Emma shrieked. Blue stood stone still in a puddle of splintered glass and didn’t turn around. He reached into the pocket of his jeans with his left hand, pulled out a joint, and stuck it in his mouth. He lit up with one hand, the other hanging by his side, covered in blood. Emma didn’t know what to do: whether to take him to hospital or yell at him.
“Blue?” she asked tentatively.
“Fuck off,” he said, quiet, not turning around to face her.
She went to the broom closet and got a dustpan and started sweeping up the glass around his feet. He didn’t move. He remained by the window, the only sign of life captured in the smoke that fled from his mouth. The pieces of glass slid in slow motion from the dustpan into the garbage can. “Let’s wash your hand, Blue,” Emma said. He stubbed the joint out on the windowsill, left the roach sitting there, and walked out of the room toward the bathroom. Emma followed. She reached ahead of him to turn on the tap and held his hand as the water ran over it. He winced, but neither of them said a word.
He stuck his hand inside a sock and turned up the volume on the TV so that the voices in the box drowned out the rage in his head and the piercing curiosity of his sister’s silence. Emma slammed the door of her mother’s bedroom in confused anger. She stared at the top of Elaine’s dresser. There they all were. Family portrait, circa 1974. Blue wrapped in Elaine’s poncho. Oliver and Elaine on their wedding day—white silk and pillbox, black suit and lots of teeth. Oliver framed and still in Elaine’s bedroom. Oliver looking, much to Emma’s horror, a lot like her. It was all just a little too eerie. All the years that had passed and Oliver still sitting there, getting dusted once every two weeks and, Emma imagined, probably yelled at not infrequently.

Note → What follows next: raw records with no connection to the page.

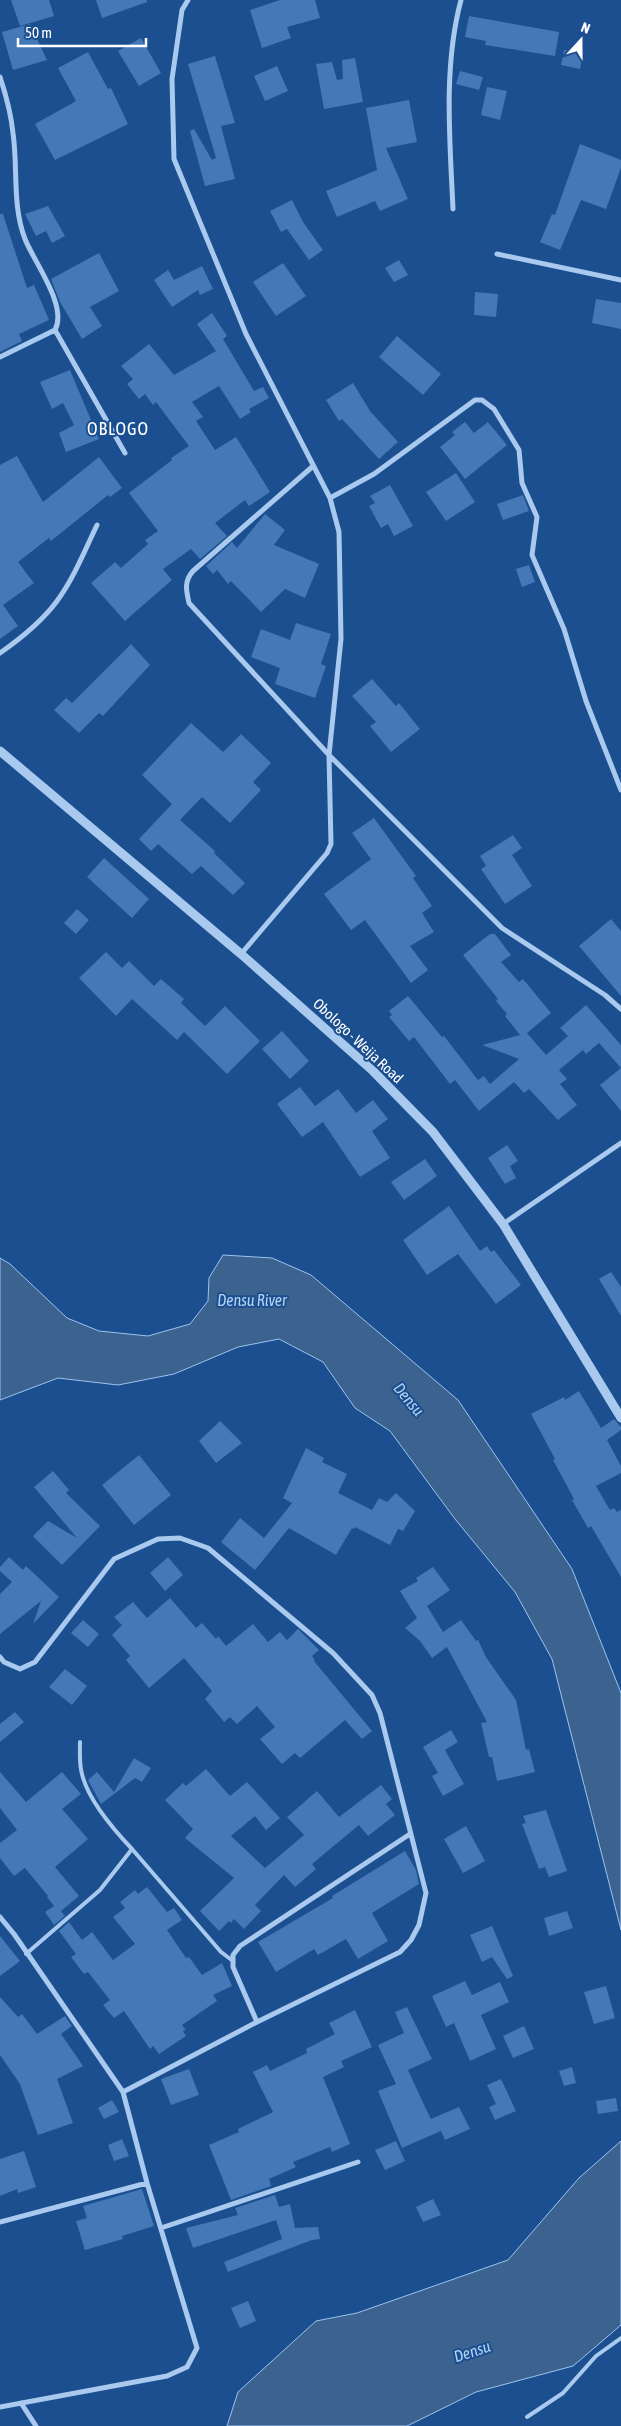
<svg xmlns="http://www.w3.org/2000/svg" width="621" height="2426" viewBox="0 0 621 2426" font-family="'Asap Condensed',sans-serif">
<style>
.water{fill:#3c6290;stroke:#9cc4f0}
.building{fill:#4478b7}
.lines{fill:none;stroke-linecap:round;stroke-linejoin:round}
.service{stroke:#a9c9ee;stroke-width:4}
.minor{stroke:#a9c9ee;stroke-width:5}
.tertiary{stroke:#a9c9ee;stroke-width:9}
.labels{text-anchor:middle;stroke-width:4;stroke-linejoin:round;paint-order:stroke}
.street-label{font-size:15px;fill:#fff;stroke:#1b4f8f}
.water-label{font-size:16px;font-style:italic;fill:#b5d3f5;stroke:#1b4f8f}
.quarter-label{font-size:18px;letter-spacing:1px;fill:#fff;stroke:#1b4f8f}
</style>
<rect width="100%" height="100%" fill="#1b4f8f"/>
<path class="water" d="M223 1255 272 1258 311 1275 458 1400 572 1569 621 1693V1930L552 1659 515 1592 455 1519 390 1431 355 1408 323 1362 279 1339 238 1347 174 1374 118 1385 58 1378 0 1400V1258L10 1264 67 1318 99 1331 148 1336 190 1324 208 1301 209 1278Z
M621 2141V2325L573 2366 476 2392 407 2426H227L238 2392 316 2321 357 2313 508 2260 579 2178Z"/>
<path class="building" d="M11 0H49L54 16 20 26Z
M96 0H147V2L102 18Z
M280 0H315L320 18 287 27 291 38 262 48 250 10Z
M469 16 559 32 555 56 485 45 486 41 465 37Z
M30 24 47 60 13 70 2 32Z
M141 38 161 73 139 86 118 51Z
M564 50 583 54 580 69 561 65Z
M88 52 108 89 111 88 128 124 55 160 35 124 76 101 58 68Z
M215 56 235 123 221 126 235 179 205 186 190 131 194 129 212 160 216 158 188 64Z
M355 58 363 102 324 109 316 64 332 62 337 80 343 79 342 60Z
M277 66 288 91 265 101 254 76Z
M460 71 483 77 479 90 456 84Z
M487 87 507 91 500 120 481 115Z
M409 100 417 142 386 148 408 199 380 211 375 201 337 217 326 191 377 170 366 108Z
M580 144 621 160V168L606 209 581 200 560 250 540 242 552 214 555 215Z
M292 200 303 222 323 250 309 260 287 229 281 232 270 211Z
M48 206 65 236 52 243 46 231 36 236 25 214Z
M0 214H3L27 288 34 285 49 320 19 334 22 341 0 352Z
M99 253 119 291 90 307 102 326 82 339 60 302 51 279Z
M399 260 408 275 394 282 385 268Z
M283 263 306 296 276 316 253 282Z
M202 266 213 289 200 295 198 290 172 307 154 280 168 270 174 280Z
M475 292 498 294 496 317 474 315Z
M596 299 621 303V329L592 323Z
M212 313 227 336 223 339 254 391 263 387 269 398 249 409 251 412 240 419 219 386 192 402 203 417 196 421 215 450 236 437 270 492 249 506 245 500 215 523 227 536 200 559 191 549 163 569 172 580 125 621 91 583 115 562 121 568 148 544 145 540 158 531 129 493 172 460 171 458 189 446 156 402 153 405 145 394 139 399 127 384 133 379 121 366 149 344 174 375 216 351 197 324Z
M397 336 441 374 423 395 379 357Z
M70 370 99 439 66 452 59 433 74 425 63 403 52 409 40 382Z
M353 383 370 411 398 442 379 459 342 419 339 421 326 400Z
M465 422 474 433 488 422 507 445 465 479 440 447 455 435 452 432Z
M17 456 43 502 99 457 122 488 110 497 108 495 51 541 49 538 18 562 34 583 3 605 18 626 0 639V465Z
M456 473 475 502 446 521 426 492Z
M390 485 413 526 394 536 388 524 381 528 369 506 375 503 370 496Z
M523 495 529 511 503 520 497 504Z
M265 514 285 530 274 545 319 564 305 598 285 589 261 612 231 581 228 584 217 570 213 574 206 566 232 542 237 548Z
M529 565 535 582 522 587 516 569Z
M296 623 331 634 321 664 326 666 315 698 275 684 280 668 251 657 261 629 290 640Z
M131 644 150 665 103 716 99 713 79 733 54 710 66 698 72 703Z
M372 679 396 706 399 703 420 729 391 752 370 726 376 722 352 696Z
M191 723 223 752 241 734 271 763 253 782 261 790 230 823 202 797 180 820 215 851 214 853 245 883 233 895 201 866 192 874 158 844 151 851 139 839 172 804 142 775Z
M374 818 416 876 413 878 432 906 422 913 434 932 410 946 428 970 411 983 365 920 351 930 324 894 371 859 352 833Z
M513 835 522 848 512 855 532 886 505 904 481 869 486 866 480 856Z
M104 858 149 899 132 918 87 877Z
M77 909 89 920 76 934 64 923Z
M611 919 621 931V996L579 946Z
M490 934H495L511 955 501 962 519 982 523 979 551 1013 527 1033 546 1055 568 1036 560 1028 586 1005 621 1045V1068L599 1043 586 1054 583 1050 559 1070 567 1079 560 1084 577 1105 558 1120 529 1089 524 1093 514 1082 479 1111 455 1080 450 1084 414 1037 409 1041 389 1017 392 1015 389 1011 408 996 442 1037 444 1036 478 1080 484 1076 490 1084 519 1059 482 1045 520 1035 505 1016 507 1014 496 1001 498 999 463 955Z
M106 952 122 968 129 961 154 986 161 979 184 999 181 1003 205 1026 225 1006 260 1041 227 1074 184 1032 177 1040 132 999 116 1016 79 978Z
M282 1031 309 1061 290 1079 262 1049Z
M621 1068V1111L600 1085Z
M300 1087 315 1106 338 1089 356 1113 373 1100 388 1119 372 1131 390 1158 360 1177 323 1122 302 1137 277 1104Z
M507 1145 518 1161 510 1166 516 1178 505 1184 488 1158Z
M425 1159 437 1176 404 1200 391 1182Z
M449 1206 480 1251 487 1246 491 1252 494 1250 521 1285 496 1304 458 1254 427 1275 403 1240Z
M611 1272 621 1287V1316L599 1279Z
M579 1391 601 1428 614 1419 621 1427V1430L607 1440 621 1466V1473L596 1486 610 1510 614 1508 617 1512 621 1510V1577L591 1526 588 1528 572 1500 574 1499 553 1460 555 1459 531 1414 564 1397 565 1400Z
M220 1421 242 1443 216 1463 199 1441Z
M306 1448 324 1458 322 1462 347 1474 338 1493 372 1510 379 1498 387 1502 396 1493 415 1511 403 1531 398 1529 390 1545 355 1527 354 1529 352 1528 336 1555 289 1528 255 1570 221 1542 240 1518 264 1538 292 1503 283 1498Z
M139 1455 171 1495 134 1525 102 1485Z
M53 1471 69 1490 66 1493 100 1526 62 1565 33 1536 48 1521 77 1538 34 1487Z
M9 1557 23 1570 26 1566 59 1597 33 1624 41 1601 0 1634V1594L12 1582 0 1571V1567Z
M168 1557 183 1575 165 1591 150 1573Z
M433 1567 450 1590 427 1606 443 1632 461 1620 476 1641 478 1640 486 1657 516 1700 526 1750 529 1749 535 1772 497 1781 492 1757H489L481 1723 487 1722 447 1647 432 1658 420 1641 405 1628 417 1618 400 1591 418 1581 416 1578Z
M170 1598 196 1628 202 1623 216 1639 218 1636 226 1646 253 1624 268 1642 280 1632 287 1640 298 1629 319 1650 312 1656 315 1660 314 1661 372 1731 362 1739 345 1720 300 1758 295 1753 282 1764 260 1739 275 1727 257 1706 237 1724 230 1717 224 1722 205 1699 212 1691 184 1658 149 1688 126 1660 130 1656 112 1635 122 1625 114 1617 133 1602 147 1618Z
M83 1620 99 1634 88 1647 71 1633Z
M65 1669 87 1686 72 1705 49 1687Z
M15 1712 24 1722 0 1742V1724Z
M451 1730 458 1742 445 1750 464 1784 443 1796 432 1776 438 1773 423 1747Z
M134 1758 151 1768 142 1782 135 1778 101 1804 88 1780 97 1772 114 1792Z
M206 1769 230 1796 247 1782 280 1818 266 1830 255 1816 231 1836 265 1868 304 1835 287 1817 317 1791 339 1817 381 1785 392 1799 386 1804 395 1815 368 1836 359 1825 312 1864 316 1869 295 1887 284 1875 255 1905 261 1911 244 1929 234 1919 231 1923 229 1921 219 1931 200 1911 234 1878 185 1838 193 1829 165 1800 183 1783 186 1786Z
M0 1772 26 1802 62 1772 81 1794 62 1809 88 1839 55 1867 79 1896 61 1911 65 1916 54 1925 45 1912 54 1906 47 1897 48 1896 25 1868 14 1876 0 1858V1843L17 1830 0 1808Z
M546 1810 567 1871 549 1877 545 1867 539 1869 522 1824 526 1823 523 1816Z
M466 1826 485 1861 463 1873 444 1839Z
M405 1851 416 1870 419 1884 372 1913 388 1941 358 1959 346 1939 318 1955 314 1949 276 1972 258 1942 333 1898 332 1896Z
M147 1887 167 1912 174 1908 182 1920 167 1930 186 1958 189 1957 202 1975 222 1963 232 1986 213 1995 217 2001 182 2025 186 2030 183 2031 186 2036 159 2054 153 2046 150 2049 124 2011 114 2018 103 2005 110 2000 88 1972 84 1974 71 1957 76 1954 59 1931 69 1922 82 1940 92 1932 113 1960 135 1944 113 1917 125 1908 120 1902 135 1890 138 1894Z
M567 1911 573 1928 549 1936 544 1918Z
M492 1926 513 1976 507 1979 492 1957 482 1962 470 1935Z
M0 1936 20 1961 0 1976Z
M465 1981 472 1995 500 1982 509 2002 481 2015 496 2049 470 2061 454 2023 446 2027 432 1996Z
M606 1986 615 2018 594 2024 584 1992Z
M0 1997 18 2017 22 2014 37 2034 65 2016 72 2026 61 2034 83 2066 57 2079 73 2123 38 2135 20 2084 0 2055Z
M407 2007 432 2059 408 2070 426 2109 431 2119 459 2107 470 2129 445 2140 441 2131 402 2148 378 2091 396 2084 378 2045 404 2033 395 2012Z
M355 2010 372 2047 341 2061 344 2067 323 2077 350 2144 332 2152 330 2147 293 2162 296 2167 269 2179 271 2186 231 2200 209 2145 239 2132 238 2129 273 2112 253 2072 267 2065 270 2071 307 2053 306 2049 335 2034 329 2023Z
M524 2026 534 2049 513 2058 503 2036Z
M572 2067 576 2083 564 2086 559 2071Z
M189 2069 199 2095 171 2105 161 2079Z
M501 2079 516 2111 495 2120 489 2107 496 2104 487 2085Z
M616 2098 618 2111 598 2114 596 2101Z
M112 2100 119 2112 104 2119 98 2108Z
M122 2139 129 2156 114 2161 108 2145Z
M396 2141 405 2161 385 2170 375 2150Z
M24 2151 36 2187 18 2193 17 2189 0 2196V2159Z
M142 2189 154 2226 122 2236 123 2239 85 2250 76 2221 87 2218 83 2206Z
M275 2195 279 2207 290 2204 295 2228 318 2227 320 2239 312 2240 228 2272 224 2262 282 2239 276 2220 193 2248 186 2228 238 2215 235 2208Z
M433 2199 441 2215 423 2222 416 2207Z
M248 2301 256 2321 240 2328 231 2308Z"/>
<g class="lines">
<path class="service" d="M132 1849 221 1952 233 1961
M26 1954 100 1890 132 1849C114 1830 88 1800 82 1774 79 1764 80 1753 80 1742
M527 2417 563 2393 596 2356 621 2338"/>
<path class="minor" d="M188 0 182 10 172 79 174 159 246 334 330 498 339 532 341 639 329 755 331 844 327 853 241 954
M0 77C6 95 11 114 13 133 18 167 12 206 25 239 34 262 68 306 55 330L0 357
M453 209C450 141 443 67 461 0
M497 254 621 280
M55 330 125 453
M312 467 193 571C184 581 186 590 189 603L329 755 502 928 605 995 621 1009
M330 498 374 474 475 400H482L494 409 519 450 522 483 537 517 532 555 564 629 586 701 621 790
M0 653C20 639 43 620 57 601 74 578 85 550 97 525
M503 1224 621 1143
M0 1657 4 1662 20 1669 35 1662 114 1559 158 1539 180 1538 208 1548 333 1653 372 1695 380 1713 426 1893 419 1925 411 1940 400 1952 257 2022 123 2092
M0 1917 14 1934 123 2092 147 2183 197 2348 187 2367 167 2376 0 2407
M257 2022 233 1967V1955L240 1946 410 1834
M0 2222 147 2183
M161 2228 358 2162
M21 2403 36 2426"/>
<path class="tertiary" d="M0 751 241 954 373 1071 433 1132 503 1224 621 1418"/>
</g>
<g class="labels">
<g class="street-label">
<text transform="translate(358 1041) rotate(43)" y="5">Obologo - Weija Road</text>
</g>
<g class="water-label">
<text x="252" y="1306">Densu River</text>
<text transform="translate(409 1399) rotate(50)" y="6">Densu</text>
<text transform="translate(472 2351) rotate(-18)" y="6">Densu</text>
</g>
<g class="quarter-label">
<text x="118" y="435">OBLOGO</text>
</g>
</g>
<g transform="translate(581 40) rotate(21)" stroke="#1b4f8f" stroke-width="4" paint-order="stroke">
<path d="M0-4L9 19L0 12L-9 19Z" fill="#ffffff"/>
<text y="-8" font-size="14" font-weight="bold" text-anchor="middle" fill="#ffffff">N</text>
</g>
<path d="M18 38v8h128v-8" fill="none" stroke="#ffffff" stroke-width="2.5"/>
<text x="25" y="38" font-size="15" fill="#ffffff" stroke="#1b4f8f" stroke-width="4" paint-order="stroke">50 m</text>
</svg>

Emma wasn’t entirely wrong. Behind her closed bedr
oom door Elaine did occasionally rage at his picture or slap the photo down. Sometimes she just stared at his picture and cried. Still, she never removed it from her dresser. Why? Elaine didn’t exactly know. Maybe she wanted to remember that life had once been more than the sight of her two troubled children through a dirty glass. Maybe she wanted to remember herself as she looked then: with a sense of future, framed by a halo of love, however fleeting.
Salt Water
Emma knew Blue would call her a snob if she told him the truth. She did want a life where the castles contained something other than doughnuts. She didn’t want to spend her life in Niagara Falls, being fired from job after job. Become a chambermaid in a honeymoon hotel and rip cum-soaked, red silk sheets off beds shaped like hearts. Book hotel rooms for tour buses full of Japanese tourists who treated her like a lower life form the way they did Elaine.
She didn’t want to stare at the Falls and see the smallness of life, the inconsequence, the pettiness of being human. Watch season after season of lone rangers come to throw themselves over the cliff in barrels. Be this close, yet worlds away from that great giant United States of America. Wear a uniform all her life. Have to smile and say, “Have a nice day,” when what she’d rather say was, “Why don’t you put your eyes back in your head, fuckwit, and pay a little attention to your wife,” and, “Are you sure that at three hundred pounds you really need this hamburger and fries?”
She’d built the idea of another life with Andrew. They had dreamt so much about the future that Emma had begun to wonder lately if they actually had a present. The present seemed to be a lot of sex and a lot of fighting, and not a lot of conversation in between. They would deny the bitchy tediousness of the day to day by hinging all hopes of happiness on the future they were patching together like a quilt. One square for northern California, one for the house they would live in, one for Emma’s wedding dress.